Now Mithai is worried. Who will carry forward this profession that the family has preserved through generations after her?
After reading the above incident, it is natural for readers to feel curious. Some may even call it absurd — who sells flowers on the footpath?
And that too in the middle of the city. But this is the story of the Malis — those who have been selling flowers in Kathmandu’s urban area Basantapur since the Lichchhavi period.
In the Kumari Jatra also, the festival begins only after the Mali community offers flowers. Before placing the Kumari on the chariot, camara flower (pankha swa), sachika swa, and dhupi flower (sijapa swa) must be obligatorily offered.
Today’s Gen Z may find it surprising: leaving aside Rana–Shah times, haven’t Nepalis who change occupations day by day continued the same profession since before the Malla and Lichchhavi periods?
They are now being forced and struggling to preserve it. According to the old creed system, those who do flower work are called Malis.
No worship can be complete without flowers and plants. From this perspective, the presence of Malis is considered essential in all festivals associated with the Newar community.
If Malakars are absent from Indra Jatra, Machhindranath Jatra, Kumari Jatra — in fact any festival the Newars celebrate in Kathmandu — that worship itself becomes incomplete.
Kathmandu Metropolitan City seems eager to promote the city’s festivals on foreign forums in the style of Amitabh Bachchan’s famous Deewar dialogue, “Tere paas kya hai? Mere paas maa hai.” (What do you have? I have my mother with me.)
They do not tire of talking about festivals held in Kathmandu. On every platform they extol Indra Jatra and Kumari Jatra.

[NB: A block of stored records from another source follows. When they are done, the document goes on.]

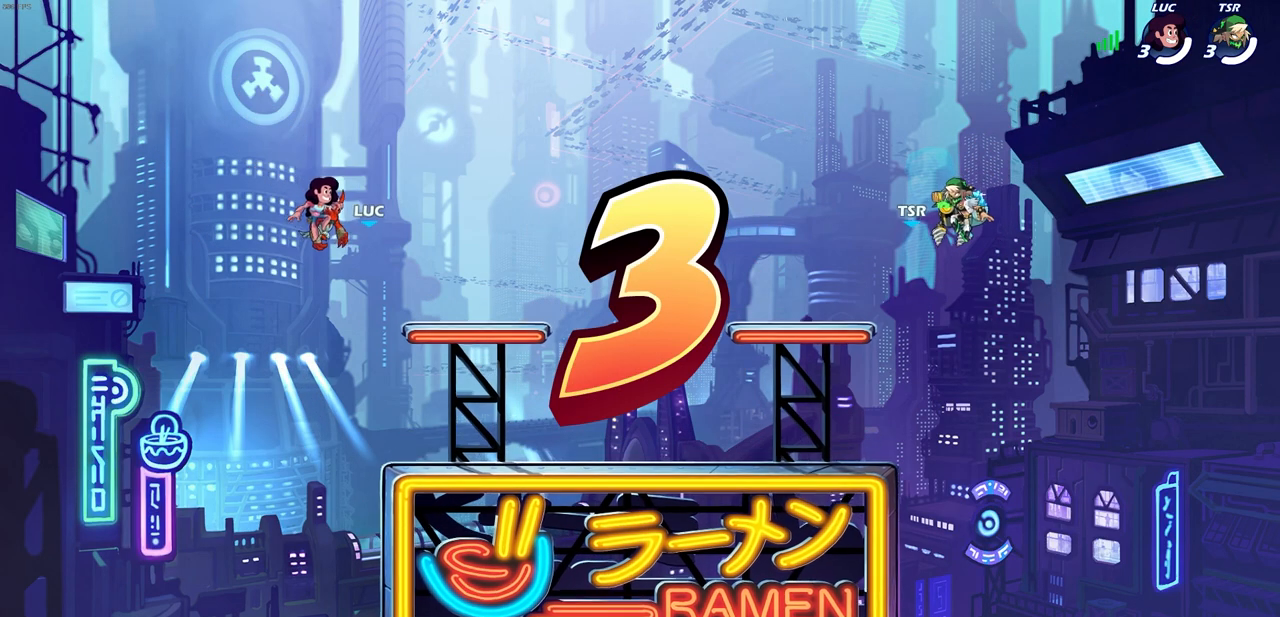
Gameplay with a controller (PlayStation layout); each line is a JSON object with the inputs held at the frame after it. "events" lists button and stick changes between this image and that frame as [ms after this image, input, new state], when the widget could be followed in between.
{"buttons": ["SELECT"], "left_stick": "center", "right_stick": "center", "events": [[200, "SELECT", "down"]]}
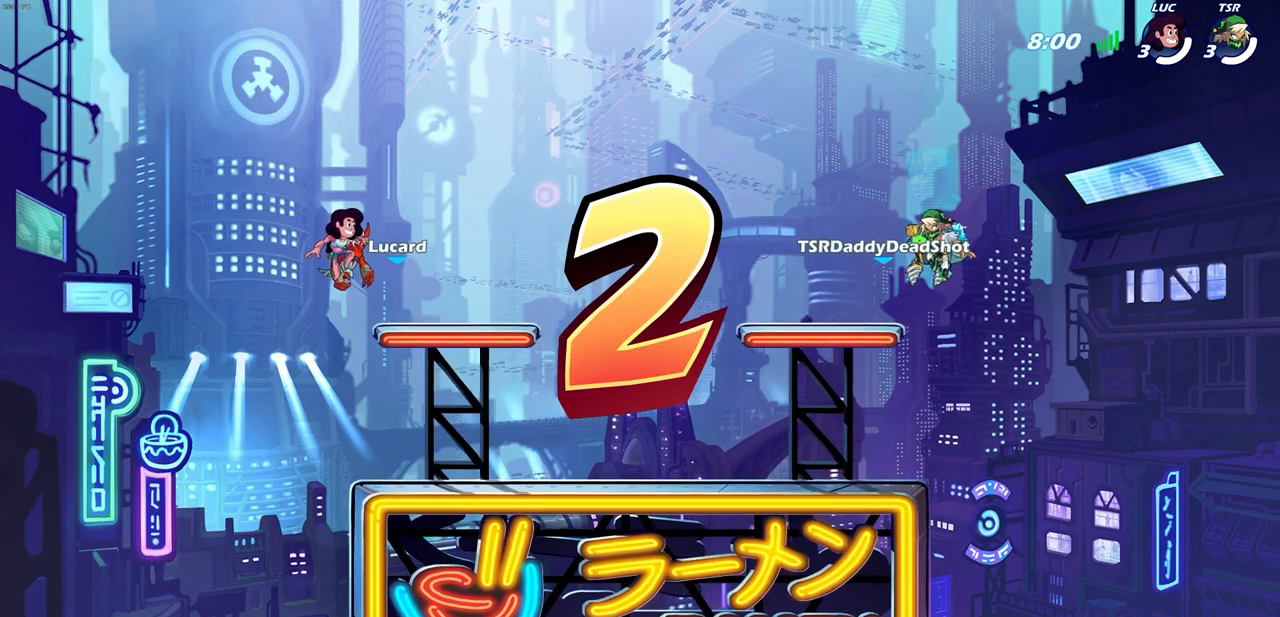
{"buttons": ["SELECT"], "left_stick": "center", "right_stick": "center", "events": []}
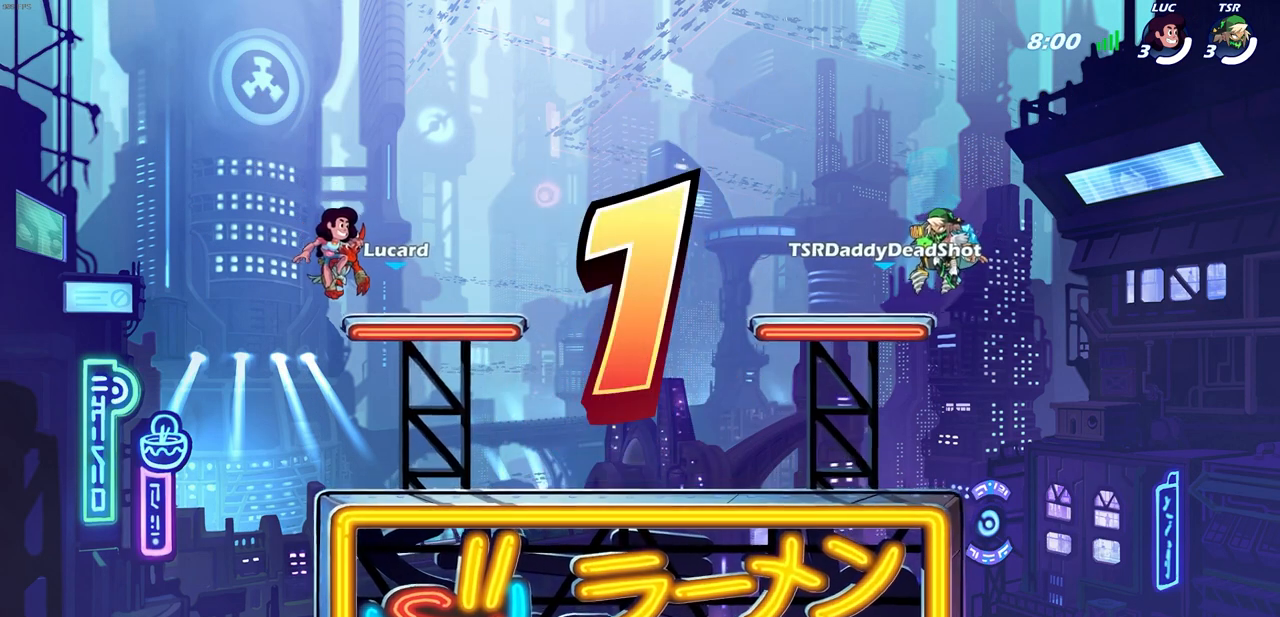
{"buttons": ["SELECT"], "left_stick": "center", "right_stick": "center", "events": [[200, "SELECT", "up"], [417, "L1", "down"], [467, "SELECT", "down"], [483, "L1", "up"]]}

The key people associated with those festivals are now on the verge of displacement. But the metroplis, on the contrary, appears to be running a campaign to chase them away.
“We who have preserved the Mali tradition are only 15–20 families. Of those, perhaps only five to seven families remain professionally involved in the flower business to save the culture,” says Suraj Malakar, who is campaigning to preserve the Mali tradition.
Malis are spread worldwide numbering roughly 15,000. Among them, in Kathmandu only five families — eleven people in total — are engaged in the flower trade.
In the Malla period arrangements were made to allocate places for them to sell flowers at many sites such as Kasthamandap, Akash Bhairav, Annapurna Temple, the steps near Pashupatinath’s eastern gate, Bachchhala and Naxal Bhagwati.
Even the Shah kings did not remove the Malis who sold flowers around temples when they came to view Kasthamandap. But now, not understanding the historical aspect of this vanishing occupation, the municipality is acting forcefully.
“We have become footpath dwellers in our own neighborhood. We want the metropolis to understand the historic continuity that has been here since the Malla period,” says 66-year-old Radha Malakar, who has sold flowers in the Kasthamandap area for four decades.
Her daughter now helps her. She says her father-in-law told her many things about flowers as he passed on the importance of the traditional occupation to her.
“I used to go with my mother-in-law as far as Ichangu to find flowers,” she says. Like Radha, Saraswati Malakar, 57, who has been selling flowers in the Kasthamandap area for 38 years, says that while she was learning the work her in-laws would exchange rice for flowers.
“At that time we were told not to sell for money. They kept rice in the bin; we gave flowers,” says 57-year-old Saraswati. The Malis’ mythic story is quite interesting.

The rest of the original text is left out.